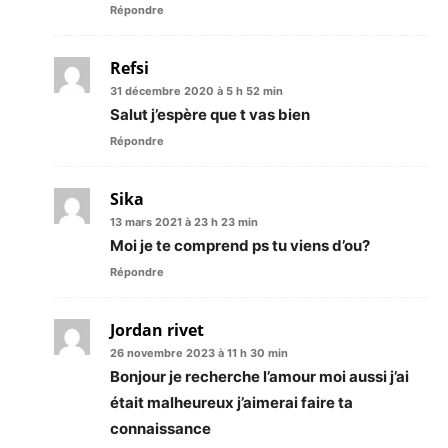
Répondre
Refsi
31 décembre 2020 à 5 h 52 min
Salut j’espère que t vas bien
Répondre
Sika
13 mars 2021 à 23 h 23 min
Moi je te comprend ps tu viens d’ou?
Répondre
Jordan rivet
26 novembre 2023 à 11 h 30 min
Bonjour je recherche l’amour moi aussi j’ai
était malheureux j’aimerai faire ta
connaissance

==

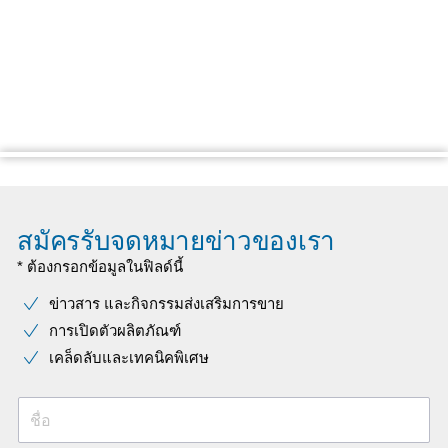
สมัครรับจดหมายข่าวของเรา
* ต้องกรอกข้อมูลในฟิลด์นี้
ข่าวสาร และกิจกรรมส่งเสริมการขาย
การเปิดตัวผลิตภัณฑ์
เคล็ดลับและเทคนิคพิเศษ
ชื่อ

### Task statement:
Your answer should consist solely of the lines above from the line with "31 décembre 2020 à 5 h 52 min" to the line with "connaissance", both included, reproduced exactly.

### Exercise output:
31 décembre 2020 à 5 h 52 min
Salut j’espère que t vas bien
Répondre
Sika
13 mars 2021 à 23 h 23 min
Moi je te comprend ps tu viens d’ou?
Répondre
Jordan rivet
26 novembre 2023 à 11 h 30 min
Bonjour je recherche l’amour moi aussi j’ai
était malheureux j’aimerai faire ta
connaissance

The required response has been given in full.